Nobody buys from people they’ve never heard of, or do they?

Back in the “olden days” when you would never get fired for buying IBM, companies spent a huge amount of money generating the brand awareness and brand trust that meant they would be considered as “an IBM brand”. Today, things have changed somewhat and people will buy from brands they’ve never heard of. There is, however, a big proviso in that purchase.

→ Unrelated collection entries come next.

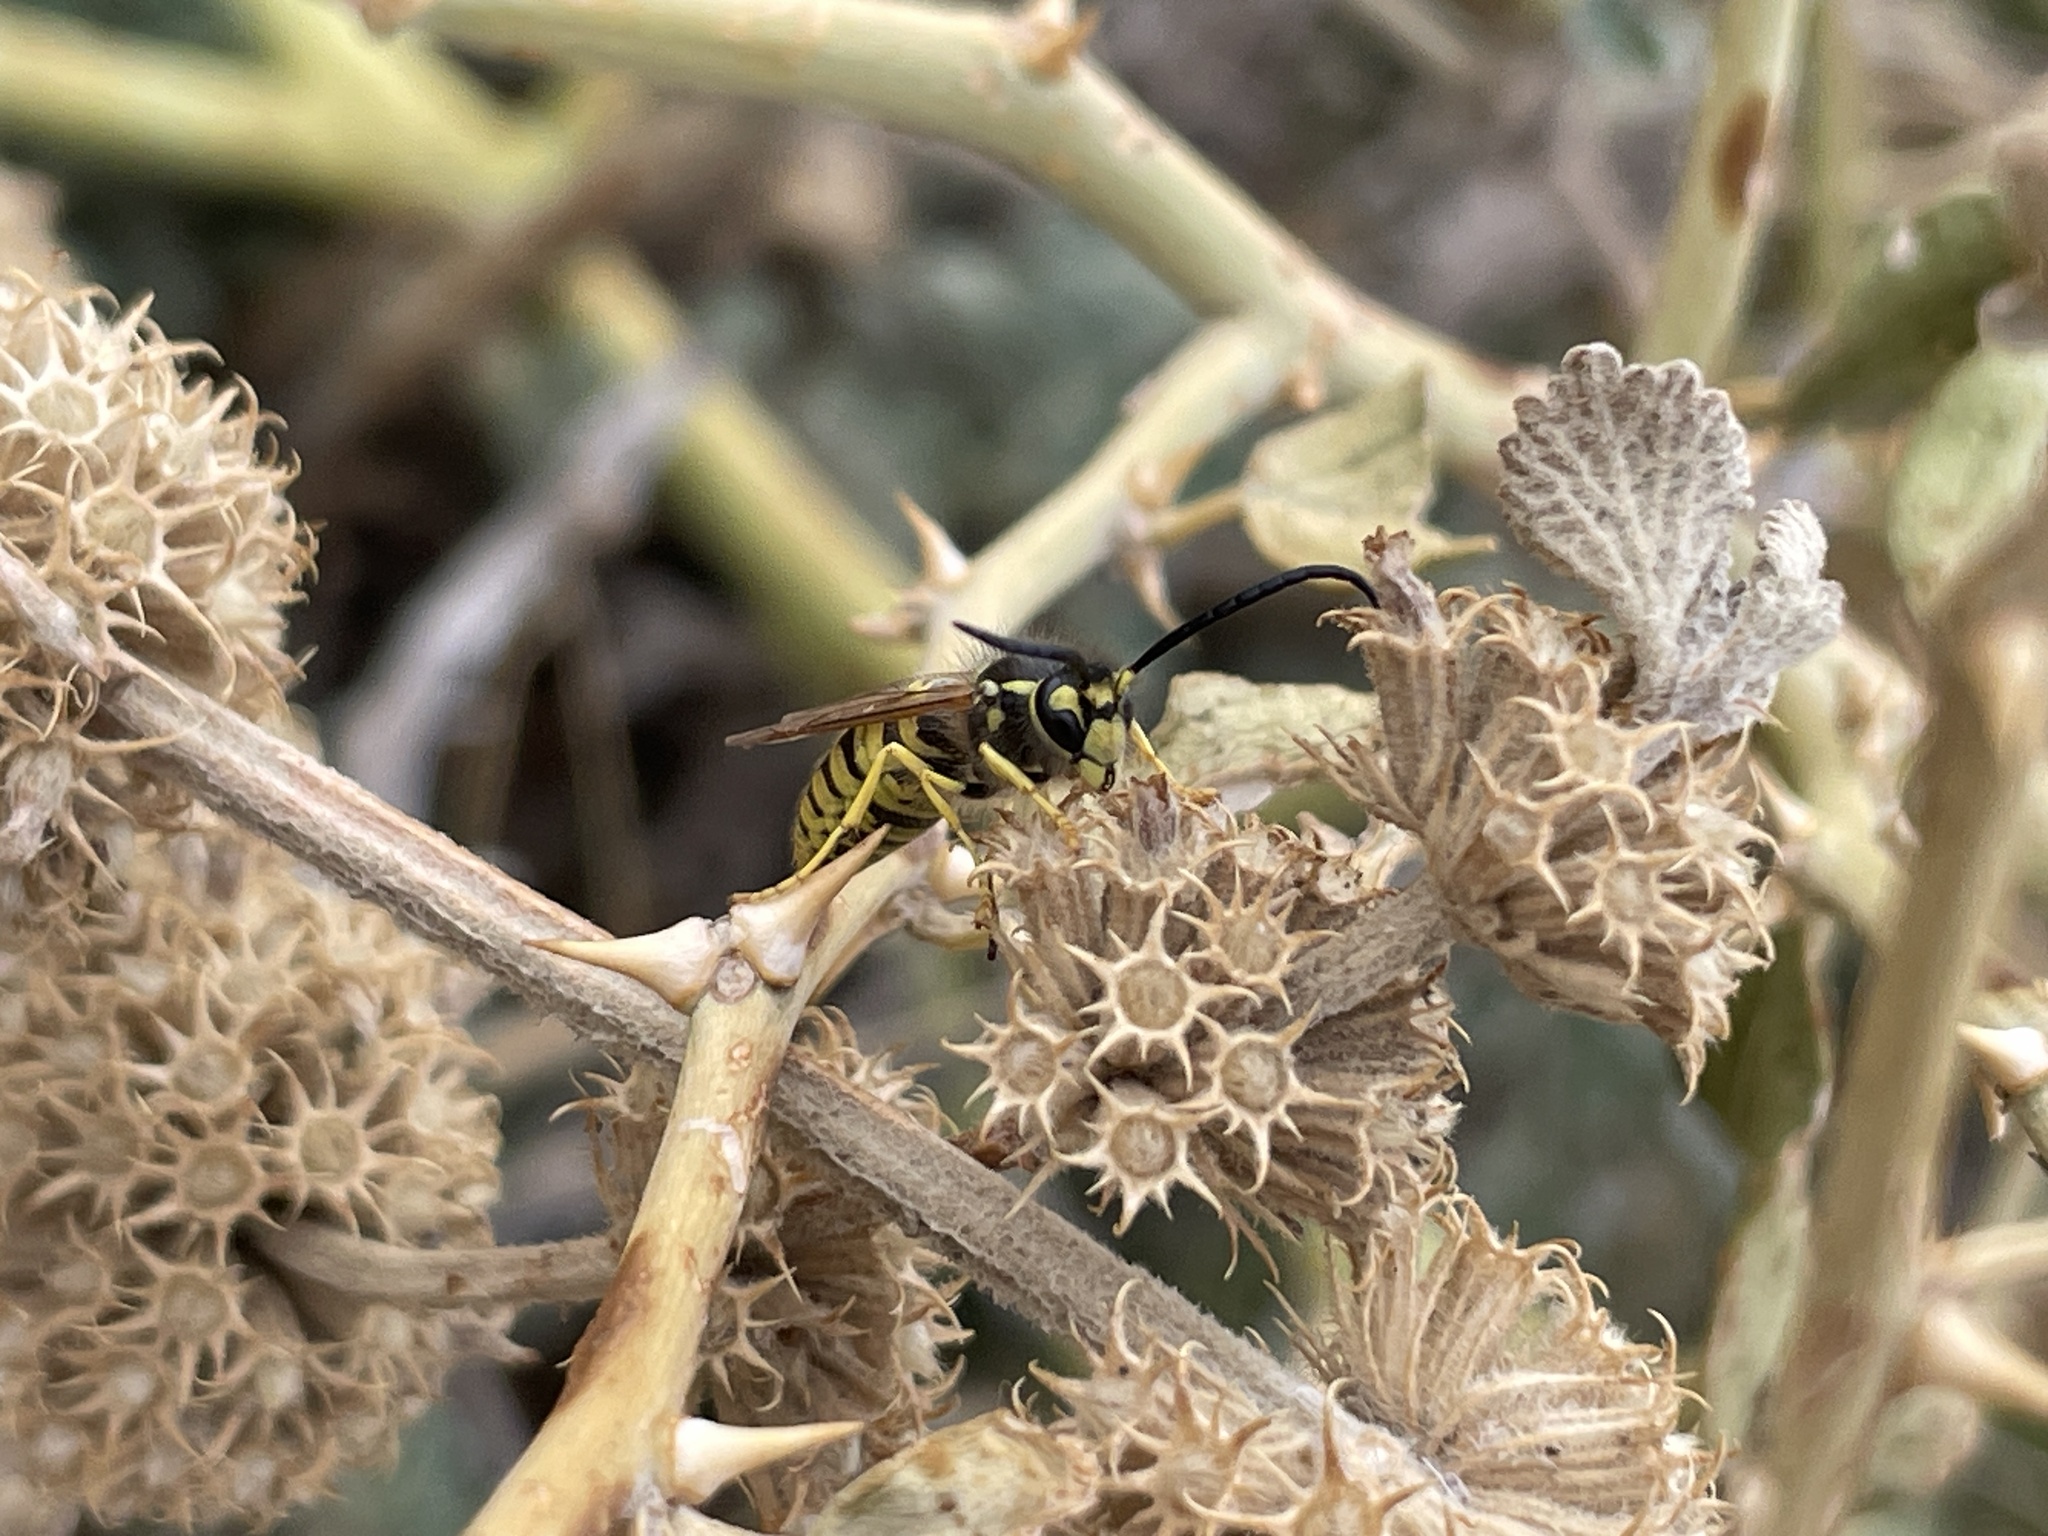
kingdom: Animalia
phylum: Arthropoda
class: Insecta
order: Hymenoptera
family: Vespidae
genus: Vespula
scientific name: Vespula germanica
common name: German wasp
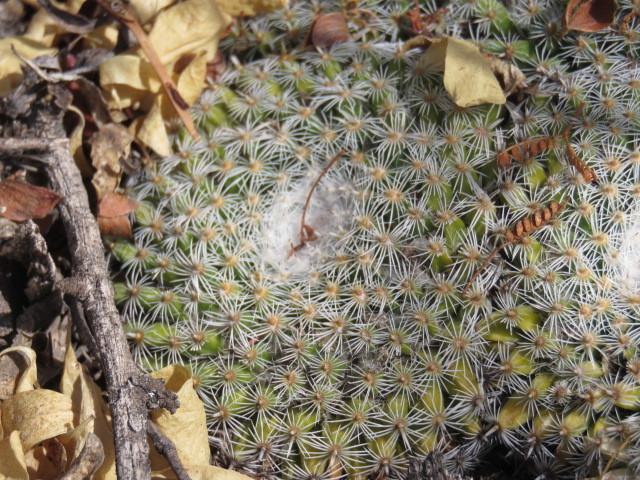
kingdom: Plantae
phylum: Tracheophyta
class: Magnoliopsida
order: Caryophyllales
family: Cactaceae
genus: Mammillaria
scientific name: Mammillaria perbella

There has to be a very low level of perceived risk. Let’s look at some examples to explain what I mean.

Tertiary Brands

Back in the 90’s, the supermarkets started introducing what they called tertiary brands. These were the precursors to the value ranges that most of the supermarkets went on to develop. The tertiary brands were cheap versions of either branded or own-brand products. They would be very cheap and so, even if they didn’t taste particularly nice, you, as a consumer, hadn’t lost much. In the minds of the buyers of these products, there was a perceived monetary loss, but only a small one and so many people bought these products. They, no doubt, believed that the supermarkets wouldn’t sell anything that was that bad.

The Nokia 3310

nokia 3310With the Nokia 3310 making a comeback, it reminds of the days when that phone was de rigeur. Even in the days before Facebook and Instagram, you really weren’t cool if you had a Sony Ericsson phone. However, many people (including yours truly) bought something without the Nokia badge on it and risked what our friends would say. Personally, I rarely run with the crowd and so that was my main reason for not buying a 3310.

Amazon

Amazon now enables 1000’s of brands that few have ever heard of to offer their products to the marketplace. There are very few products that you cannot find on Amazon.  In the same vein, Ebay allows us to buy from people we’ve never heard of, never mine brands.  £millions are spent every day on both new and secondhand products where we have no clue whether they are going to be any good, or even work.  Luckily for us, the peer reviews fellow purchasers provide allow us to reduce the risk in our minds before pressing “Add to Basket”.

So what do all of these have in common?

They met a need in the market at the time, either now or in the past.

Do you meet a need?

When a decision maker is considering purchasing from you for the first time, your marketing has to do the following:

  1. Show that you help them resolve a need
  2. Reduce the level of perceived risk to an acceptable level.

Reducing perceived risk

In a B2B market, price is a factor, but rarely the sole factor. The old adage still fits: “There is good, quick and cheap.  You can have any two, but not all three”.

Price is going to help, but to me the key factor is proof.  Show your target audience the evidence you have that shows you can deliver on their needs.